Microeconomics Topic 4 YR1 Flashcards
(46 cards)
What are examples of barriers to entry in monopolies?
Patents, economies of scale, government regulations, resource ownership.
What is the difference between natural and legal barriers to entry?
Natural barriers arise from economies of scale; legal barriers include patents and licences.
What are the characteristics of monopolistic competition?
Many buyers and sellers, differentiated products, low barriers to entry, some price-setting power.
How do products differ in monopolistic competition?
Firm sell slightly varied products, such as through branding or quality differences.
What happens to profits in monopolistic competition in the long run?
Supernormal profits are competed away, leaving only normal profits in the long run.
What are examples of firms in monopolistic competition?
Examples: Restaurants, hair salons, clothing brands.
What are the characteristics of an oligopoly?
Few large firms dominate, high barriers to entry, interdependence, non-price competition.
What is the significance of interdependence in an oligopoly?
Firms must consider competitor’s actions when setting prices or output.
What is non-price competition, and why is it important in oligopoly?
Non-price competition involves advertising, branding, and innovation to attract customers.
What is a non-collusive oligopoly?
Firms cooperate to fix prices or output, often forming cartels like OPEC.
What is a non-collusive oligopoly?
Firms compete but avoid price wars, often explained by the kinked demand curve.
Explain the kinked demand curve model in oligopoly
The kinked demand curve shows price rigidity: elastic demand for price increases, inelastic demand for price cuts.
What does Prisoner’s Dilemma illustrate in oligopoly?
The prisoner’s dilemma shows why collusion in oligopolies may fail due to incentives to cheat.
Define productive efficiency
Productive efficiency is producing at the lowest average cost (AC = MC).
Which market structure achieves productive efficiency in the long run?

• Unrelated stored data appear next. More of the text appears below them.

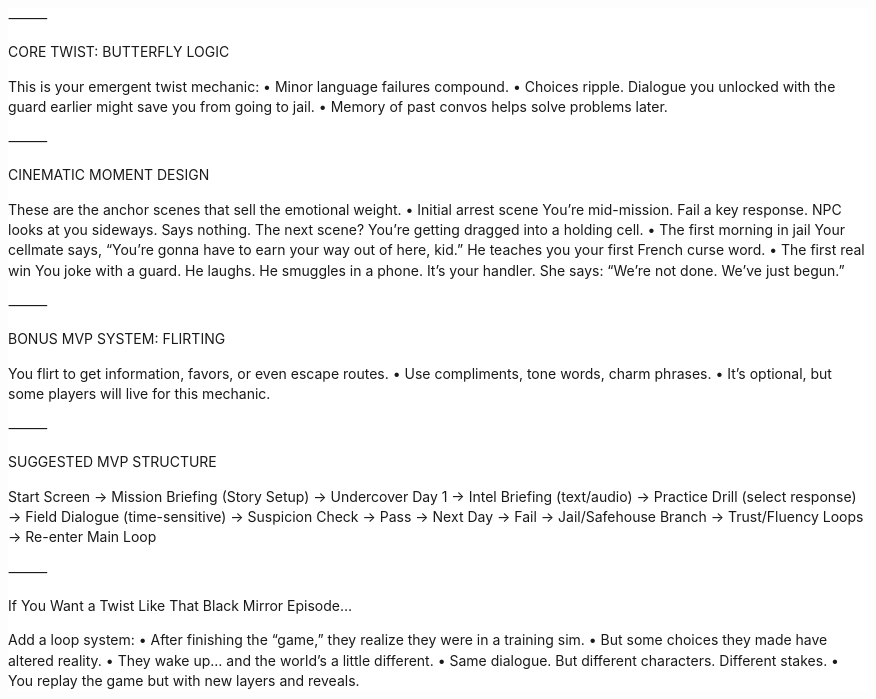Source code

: ⸻

CORE TWIST: BUTTERFLY LOGIC

This is your emergent twist mechanic:
	•	Minor language failures compound.
	•	Choices ripple. Dialogue you unlocked with the guard earlier might save you from going to jail.
	•	Memory of past convos helps solve problems later.

⸻

CINEMATIC MOMENT DESIGN

These are the anchor scenes that sell the emotional weight.
	•	Initial arrest scene
You’re mid-mission. Fail a key response. NPC looks at you sideways. Says nothing. The next scene? You’re getting dragged into a holding cell.
	•	The first morning in jail
Your cellmate says, “You’re gonna have to earn your way out of here, kid.”
He teaches you your first French curse word.
	•	The first real win
You joke with a guard. He laughs. He smuggles in a phone. It’s your handler. She says: “We’re not done. We’ve just begun.”

⸻

BONUS MVP SYSTEM: FLIRTING

You flirt to get information, favors, or even escape routes.
	•	Use compliments, tone words, charm phrases.
	•	It’s optional, but some players will live for this mechanic.

⸻

SUGGESTED MVP STRUCTURE

Start Screen
→ Mission Briefing (Story Setup)
→ Undercover Day 1
    → Intel Briefing (text/audio)
    → Practice Drill (select response)
    → Field Dialogue (time-sensitive)
    → Suspicion Check
        → Pass → Next Day
        → Fail → Jail/Safehouse Branch
            → Trust/Fluency Loops
            → Re-enter Main Loop



⸻

If You Want a Twist Like That Black Mirror Episode…

Add a loop system:
	•	After finishing the “game,” they realize they were in a training sim.
	•	But some choices they made have altered reality.
	•	They wake up… and the world’s a little different.
	•	Same dialogue. But different characters. Different stakes.
	•	You replay the game but with new layers and reveals.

Perfect competition achieves productive efficiency in the long run.
Define allocative efficiency.
Allocative efficiency occurs when P = MC, maximising consumer and producer surplus.
Which market structure achieves allocative efficiency?
Perfect competition achieves allocative efficiency in both short and long runs.
What is dynamic efficiency?
Dynamic efficiency involves improvements in innovation and technology over time.
Which market structures are most likely to achieve dynamic efficiency?
Monopolies and oligopolies may achieve dynamic efficiency due to supernormal profits.
What is X-inefficiency?
Higher costs arising from lack of competitive pressure, common in monopolies.
Why is X-inefficiency common in monopolies?
Monopolies face no competition, reducing incentives to minimise costs.
What is market failure in perfect competiton?
Perfect competition can lack dynamic efficiency due to limited supernormal profits
What is market failure in monopolies?
Monopolies restrict output, raise prices, and cause allocative inefficiency.
What is market failure in monopolistic competiton?
Monopolistic competition may lead to excess capacity (productive efficiency).